You Cannot Mess This Up by Amy Weinland Daughters ~ a Review

by Susan Roberts


A True Story That Never Happened

Amazon affiliate links are used on this site. A free book was provided for an honest review.

book cover of women's fiction novel You Cannot Mess This Up by Amy Weinland Daughters
June 2019; She Writes Press; 978-1631525834
audio, ebook, print (252 pages); women's fiction

The year is 2014 and Amy is 46 years old and lives with her husband and sons in Dayton Ohio.  Her parents ask her to come to Houston to spend Thanksgiving weekend so that they can discuss their plans for their estate with her and her brother and sister.  Somehow when she gets off of the private plane in Houston, she's in the year 1978.  She is instructed to spend the next 36 hours with her family in 1978 and pose as a long-lost cousin who just happened to be in town and needed a place to spend the holiday.  One of the people she spends time with is herself as a 10-year-old.  I found it very interesting as she relived her memories -- spending time with her parents and looking at them differently as an adult than her 10-year-old self did.  There were a lot of references to clothes and music,  TV cartoons, eating sweet cereal, and having dinner at the Bonanza buffet.  One of the biggest things that she had forgotten was that everyone was smoking cigarettes and she was amazed to remember that there were no seat belts in cars.  As she spends time with her family, she realizes that the difficult relationships that she had with her family were due to her faulted memory as she grew up and that the family was really more of a nuclear unit than she remembered.  She was told that her trip to the past would not change her future but she realizes when she gets back to her real time period that she will never forget her new memories of her past.

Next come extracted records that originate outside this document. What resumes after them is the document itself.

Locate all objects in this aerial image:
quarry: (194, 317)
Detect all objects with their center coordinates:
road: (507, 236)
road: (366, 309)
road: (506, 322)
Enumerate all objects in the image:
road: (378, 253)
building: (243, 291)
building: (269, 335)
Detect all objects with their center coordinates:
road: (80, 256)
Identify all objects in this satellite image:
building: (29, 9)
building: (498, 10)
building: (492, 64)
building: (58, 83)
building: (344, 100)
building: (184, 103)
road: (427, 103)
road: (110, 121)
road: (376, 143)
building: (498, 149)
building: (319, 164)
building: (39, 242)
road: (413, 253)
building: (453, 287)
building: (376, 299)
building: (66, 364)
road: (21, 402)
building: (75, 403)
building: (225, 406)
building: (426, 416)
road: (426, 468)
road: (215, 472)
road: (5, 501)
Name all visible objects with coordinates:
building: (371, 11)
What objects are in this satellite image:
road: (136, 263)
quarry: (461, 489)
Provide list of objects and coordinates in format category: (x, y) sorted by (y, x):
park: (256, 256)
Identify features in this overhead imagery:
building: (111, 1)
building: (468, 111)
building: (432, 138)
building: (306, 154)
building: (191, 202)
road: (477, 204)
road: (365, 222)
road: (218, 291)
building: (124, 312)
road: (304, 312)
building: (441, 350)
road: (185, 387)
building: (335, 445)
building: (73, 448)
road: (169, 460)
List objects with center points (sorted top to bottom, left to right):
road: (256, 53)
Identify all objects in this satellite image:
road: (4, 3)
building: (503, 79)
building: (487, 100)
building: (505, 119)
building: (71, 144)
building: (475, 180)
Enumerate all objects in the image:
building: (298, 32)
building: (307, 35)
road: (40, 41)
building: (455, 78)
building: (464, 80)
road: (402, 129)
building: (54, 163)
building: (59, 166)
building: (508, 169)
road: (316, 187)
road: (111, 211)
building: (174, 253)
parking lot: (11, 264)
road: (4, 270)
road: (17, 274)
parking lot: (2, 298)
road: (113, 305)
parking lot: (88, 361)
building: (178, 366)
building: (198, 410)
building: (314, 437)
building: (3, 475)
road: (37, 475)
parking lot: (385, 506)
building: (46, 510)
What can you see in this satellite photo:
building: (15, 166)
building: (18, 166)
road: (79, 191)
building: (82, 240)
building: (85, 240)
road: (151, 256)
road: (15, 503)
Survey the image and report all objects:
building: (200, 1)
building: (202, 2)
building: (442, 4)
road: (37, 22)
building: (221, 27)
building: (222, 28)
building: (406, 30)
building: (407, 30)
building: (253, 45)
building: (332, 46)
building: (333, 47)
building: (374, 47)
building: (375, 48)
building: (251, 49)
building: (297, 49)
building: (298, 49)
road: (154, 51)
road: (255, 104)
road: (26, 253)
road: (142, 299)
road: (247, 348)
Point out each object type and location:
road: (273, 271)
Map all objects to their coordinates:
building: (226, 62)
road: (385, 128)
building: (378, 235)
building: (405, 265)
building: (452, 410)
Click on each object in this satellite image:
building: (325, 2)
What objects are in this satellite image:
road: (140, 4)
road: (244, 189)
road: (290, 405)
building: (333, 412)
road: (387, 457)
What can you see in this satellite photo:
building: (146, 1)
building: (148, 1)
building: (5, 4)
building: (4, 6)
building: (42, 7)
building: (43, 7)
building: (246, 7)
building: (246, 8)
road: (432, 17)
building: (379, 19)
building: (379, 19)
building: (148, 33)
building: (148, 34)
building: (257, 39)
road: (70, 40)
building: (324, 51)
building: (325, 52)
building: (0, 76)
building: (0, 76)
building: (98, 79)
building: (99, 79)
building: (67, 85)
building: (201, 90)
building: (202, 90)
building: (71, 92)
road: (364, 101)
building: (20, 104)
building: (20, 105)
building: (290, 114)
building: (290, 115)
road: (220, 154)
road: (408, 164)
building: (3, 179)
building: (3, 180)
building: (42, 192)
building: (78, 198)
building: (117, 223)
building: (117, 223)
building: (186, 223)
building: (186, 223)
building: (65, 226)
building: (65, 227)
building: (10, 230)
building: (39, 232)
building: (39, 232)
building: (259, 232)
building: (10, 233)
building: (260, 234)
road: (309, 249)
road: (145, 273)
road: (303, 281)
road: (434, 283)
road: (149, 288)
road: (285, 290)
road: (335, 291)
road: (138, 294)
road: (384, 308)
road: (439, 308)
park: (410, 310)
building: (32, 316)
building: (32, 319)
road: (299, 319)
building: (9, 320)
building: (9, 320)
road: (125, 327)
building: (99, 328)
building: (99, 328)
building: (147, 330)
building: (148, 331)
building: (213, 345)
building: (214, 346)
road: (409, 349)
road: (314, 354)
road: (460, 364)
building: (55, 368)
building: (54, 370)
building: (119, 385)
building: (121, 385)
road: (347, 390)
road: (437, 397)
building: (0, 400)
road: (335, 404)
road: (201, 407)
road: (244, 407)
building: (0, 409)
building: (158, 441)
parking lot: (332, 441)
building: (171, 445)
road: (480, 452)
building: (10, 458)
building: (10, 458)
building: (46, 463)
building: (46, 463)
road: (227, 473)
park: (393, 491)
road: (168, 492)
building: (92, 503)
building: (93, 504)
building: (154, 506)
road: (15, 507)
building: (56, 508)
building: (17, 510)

The only thing that I didn't like about the book is that there was never a real reason given for Amy to go back into the past.  She did learn more about her past but it seems like there should have been some very important reason for the time change.  This left me a bit confused about the story.

I'll admit that books about time travel are not my favorite genre but this book may have changed that.  It made me spend time thinking about how  I would react to being in a similar situation and watching myself at certain ages when I was growing up, spending time with long gone parents and grandparents and having fun with my brothers and sisters back when every day was a new adventure.  Reading this book brought back a lot of memories - bad as well as good - and that made me appreciate the book even more.




Susan Roberts grew up in Michigan but loves the laid-back life at her home in the Piedmont area of North Carolina where she is two hours from the beach to the east and the mountains in the west.  She reads almost anything but her favorite genres are Southern Fiction and Historical Fiction.